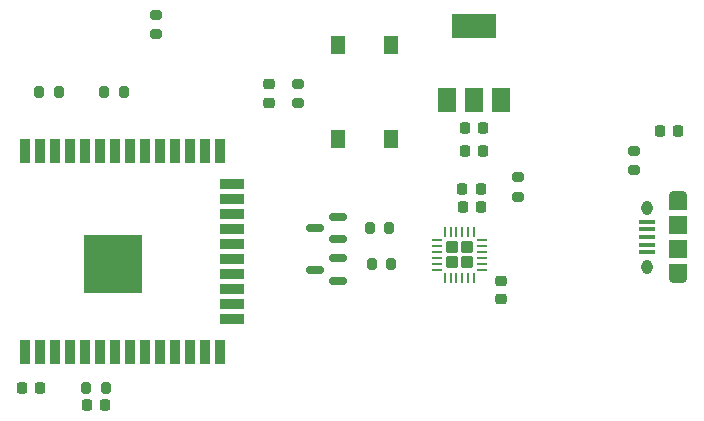
<source format=gbr>
%TF.GenerationSoftware,KiCad,Pcbnew,(6.0.2)*%
%TF.CreationDate,2022-04-19T16:18:31-05:00*%
%TF.ProjectId,Tlapixki-HelloWorld,546c6170-6978-46b6-992d-48656c6c6f57,rev?*%
%TF.SameCoordinates,Original*%
%TF.FileFunction,Paste,Top*%
%TF.FilePolarity,Positive*%
%FSLAX46Y46*%
G04 Gerber Fmt 4.6, Leading zero omitted, Abs format (unit mm)*
G04 Created by KiCad (PCBNEW (6.0.2)) date 2022-04-19 16:18:31*
%MOMM*%
%LPD*%
G01*
G04 APERTURE LIST*
G04 Aperture macros list*
%AMRoundRect*
0 Rectangle with rounded corners*
0 $1 Rounding radius*
0 $2 $3 $4 $5 $6 $7 $8 $9 X,Y pos of 4 corners*
0 Add a 4 corners polygon primitive as box body*
4,1,4,$2,$3,$4,$5,$6,$7,$8,$9,$2,$3,0*
0 Add four circle primitives for the rounded corners*
1,1,$1+$1,$2,$3*
1,1,$1+$1,$4,$5*
1,1,$1+$1,$6,$7*
1,1,$1+$1,$8,$9*
0 Add four rect primitives between the rounded corners*
20,1,$1+$1,$2,$3,$4,$5,0*
20,1,$1+$1,$4,$5,$6,$7,0*
20,1,$1+$1,$6,$7,$8,$9,0*
20,1,$1+$1,$8,$9,$2,$3,0*%
G04 Aperture macros list end*
%ADD10R,1.300000X1.550000*%
%ADD11RoundRect,0.225000X0.225000X0.250000X-0.225000X0.250000X-0.225000X-0.250000X0.225000X-0.250000X0*%
%ADD12RoundRect,0.200000X-0.275000X0.200000X-0.275000X-0.200000X0.275000X-0.200000X0.275000X0.200000X0*%
%ADD13RoundRect,0.200000X0.200000X0.275000X-0.200000X0.275000X-0.200000X-0.275000X0.200000X-0.275000X0*%
%ADD14RoundRect,0.250000X0.275000X0.275000X-0.275000X0.275000X-0.275000X-0.275000X0.275000X-0.275000X0*%
%ADD15RoundRect,0.062500X0.350000X0.062500X-0.350000X0.062500X-0.350000X-0.062500X0.350000X-0.062500X0*%
%ADD16RoundRect,0.062500X0.062500X0.350000X-0.062500X0.350000X-0.062500X-0.350000X0.062500X-0.350000X0*%
%ADD17RoundRect,0.200000X-0.200000X-0.275000X0.200000X-0.275000X0.200000X0.275000X-0.200000X0.275000X0*%
%ADD18RoundRect,0.150000X0.587500X0.150000X-0.587500X0.150000X-0.587500X-0.150000X0.587500X-0.150000X0*%
%ADD19R,1.500000X2.000000*%
%ADD20R,3.800000X2.000000*%
%ADD21RoundRect,0.200000X0.275000X-0.200000X0.275000X0.200000X-0.275000X0.200000X-0.275000X-0.200000X0*%
%ADD22RoundRect,0.218750X0.218750X0.256250X-0.218750X0.256250X-0.218750X-0.256250X0.218750X-0.256250X0*%
%ADD23RoundRect,0.225000X-0.250000X0.225000X-0.250000X-0.225000X0.250000X-0.225000X0.250000X0.225000X0*%
%ADD24O,1.550000X0.890000*%
%ADD25O,0.950000X1.250000*%
%ADD26R,1.350000X0.400000*%
%ADD27R,1.550000X1.500000*%
%ADD28R,1.550000X1.200000*%
%ADD29RoundRect,0.218750X-0.256250X0.218750X-0.256250X-0.218750X0.256250X-0.218750X0.256250X0.218750X0*%
%ADD30R,0.900000X2.000000*%
%ADD31R,2.000000X0.900000*%
%ADD32R,5.000000X5.000000*%
G04 APERTURE END LIST*
D10*
%TO.C,S1*%
X96500000Y-105525000D03*
X96500000Y-113475000D03*
X101000000Y-105525000D03*
X101000000Y-113475000D03*
%TD*%
D11*
%TO.C,C3*%
X108775000Y-112500000D03*
X107225000Y-112500000D03*
%TD*%
D12*
%TO.C,R9*%
X93100000Y-108775000D03*
X93100000Y-110425000D03*
%TD*%
D13*
%TO.C,R8*%
X78325000Y-109500000D03*
X76675000Y-109500000D03*
%TD*%
D14*
%TO.C,U2*%
X107400000Y-122600000D03*
X107400000Y-123900000D03*
X106100000Y-122600000D03*
X106100000Y-123900000D03*
D15*
X108687500Y-124500000D03*
X108687500Y-124000000D03*
X108687500Y-123500000D03*
X108687500Y-123000000D03*
X108687500Y-122500000D03*
X108687500Y-122000000D03*
D16*
X108000000Y-121312500D03*
X107500000Y-121312500D03*
X107000000Y-121312500D03*
X106500000Y-121312500D03*
X106000000Y-121312500D03*
X105500000Y-121312500D03*
D15*
X104812500Y-122000000D03*
X104812500Y-122500000D03*
X104812500Y-123000000D03*
X104812500Y-123500000D03*
X104812500Y-124000000D03*
X104812500Y-124500000D03*
D16*
X105500000Y-125187500D03*
X106000000Y-125187500D03*
X106500000Y-125187500D03*
X107000000Y-125187500D03*
X107500000Y-125187500D03*
X108000000Y-125187500D03*
%TD*%
D12*
%TO.C,R4*%
X121500000Y-114425000D03*
X121500000Y-116075000D03*
%TD*%
D17*
%TO.C,R6*%
X75175000Y-134500000D03*
X76825000Y-134500000D03*
%TD*%
D11*
%TO.C,C2*%
X108550000Y-117700000D03*
X107000000Y-117700000D03*
%TD*%
D18*
%TO.C,Q1*%
X96437500Y-125450000D03*
X96437500Y-123550000D03*
X94562500Y-124500000D03*
%TD*%
D19*
%TO.C,U1*%
X105700000Y-110150000D03*
X108000000Y-110150000D03*
D20*
X108000000Y-103850000D03*
D19*
X110300000Y-110150000D03*
%TD*%
D11*
%TO.C,C1*%
X108775000Y-114500000D03*
X107225000Y-114500000D03*
%TD*%
D17*
%TO.C,R7*%
X71175000Y-109500000D03*
X72825000Y-109500000D03*
%TD*%
D11*
%TO.C,C4*%
X108575000Y-119200000D03*
X107025000Y-119200000D03*
%TD*%
D21*
%TO.C,R5*%
X81050000Y-104575000D03*
X81050000Y-102925000D03*
%TD*%
D22*
%TO.C,D1*%
X125287500Y-112750000D03*
X123712500Y-112750000D03*
%TD*%
D23*
%TO.C,C5*%
X110250000Y-125475000D03*
X110250000Y-127025000D03*
%TD*%
D11*
%TO.C,C7*%
X71275000Y-134500000D03*
X69725000Y-134500000D03*
%TD*%
D12*
%TO.C,R3*%
X111750000Y-116675000D03*
X111750000Y-118325000D03*
%TD*%
D24*
%TO.C,J1*%
X125300000Y-125250000D03*
X125300000Y-118250000D03*
D25*
X122600000Y-119250000D03*
X122600000Y-124250000D03*
D26*
X122600000Y-123050000D03*
X122600000Y-122400000D03*
X122600000Y-121750000D03*
X122600000Y-121100000D03*
X122600000Y-120450000D03*
D27*
X125300000Y-120750000D03*
D28*
X125300000Y-118850000D03*
D27*
X125300000Y-122750000D03*
D28*
X125300000Y-124650000D03*
%TD*%
D11*
%TO.C,C6*%
X76775000Y-136000000D03*
X75225000Y-136000000D03*
%TD*%
D29*
%TO.C,D2*%
X90600000Y-108812500D03*
X90600000Y-110387500D03*
%TD*%
D18*
%TO.C,Q2*%
X96437500Y-121950000D03*
X96437500Y-120050000D03*
X94562500Y-121000000D03*
%TD*%
D13*
%TO.C,R2*%
X100825000Y-121000000D03*
X99175000Y-121000000D03*
%TD*%
D30*
%TO.C,U3*%
X69945000Y-131500000D03*
X71215000Y-131500000D03*
X72485000Y-131500000D03*
X73755000Y-131500000D03*
X75025000Y-131500000D03*
X76295000Y-131500000D03*
X77565000Y-131500000D03*
X78835000Y-131500000D03*
X80105000Y-131500000D03*
X81375000Y-131500000D03*
X82645000Y-131500000D03*
X83915000Y-131500000D03*
X85185000Y-131500000D03*
X86455000Y-131500000D03*
D31*
X87455000Y-128715000D03*
X87455000Y-127445000D03*
X87455000Y-126175000D03*
X87455000Y-124905000D03*
X87455000Y-123635000D03*
X87455000Y-122365000D03*
X87455000Y-121095000D03*
X87455000Y-119825000D03*
X87455000Y-118555000D03*
X87455000Y-117285000D03*
D30*
X86455000Y-114500000D03*
X85185000Y-114500000D03*
X83915000Y-114500000D03*
X82645000Y-114500000D03*
X81375000Y-114500000D03*
X80105000Y-114500000D03*
X78835000Y-114500000D03*
X77565000Y-114500000D03*
X76295000Y-114500000D03*
X75025000Y-114500000D03*
X73755000Y-114500000D03*
X72485000Y-114500000D03*
X71215000Y-114500000D03*
X69945000Y-114500000D03*
D32*
X77445000Y-124000000D03*
%TD*%
D13*
%TO.C,R1*%
X101000000Y-124000000D03*
X99350000Y-124000000D03*
%TD*%
M02*

</source>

□ □ □

Prompt> Exact repeats of the lines from the first one in the data through the line containing "0 Rectangle with rounded corners*" make up the answer. Pictures do not.

Response to this task>
<source format=gbr>
%TF.GenerationSoftware,KiCad,Pcbnew,(6.0.2)*%
%TF.CreationDate,2022-04-19T16:18:31-05:00*%
%TF.ProjectId,Tlapixki-HelloWorld,546c6170-6978-46b6-992d-48656c6c6f57,rev?*%
%TF.SameCoordinates,Original*%
%TF.FileFunction,Paste,Top*%
%TF.FilePolarity,Positive*%
%FSLAX46Y46*%
G04 Gerber Fmt 4.6, Leading zero omitted, Abs format (unit mm)*
G04 Created by KiCad (PCBNEW (6.0.2)) date 2022-04-19 16:18:31*
%MOMM*%
%LPD*%
G01*
G04 APERTURE LIST*
G04 Aperture macros list*
%AMRoundRect*
0 Rectangle with rounded corners*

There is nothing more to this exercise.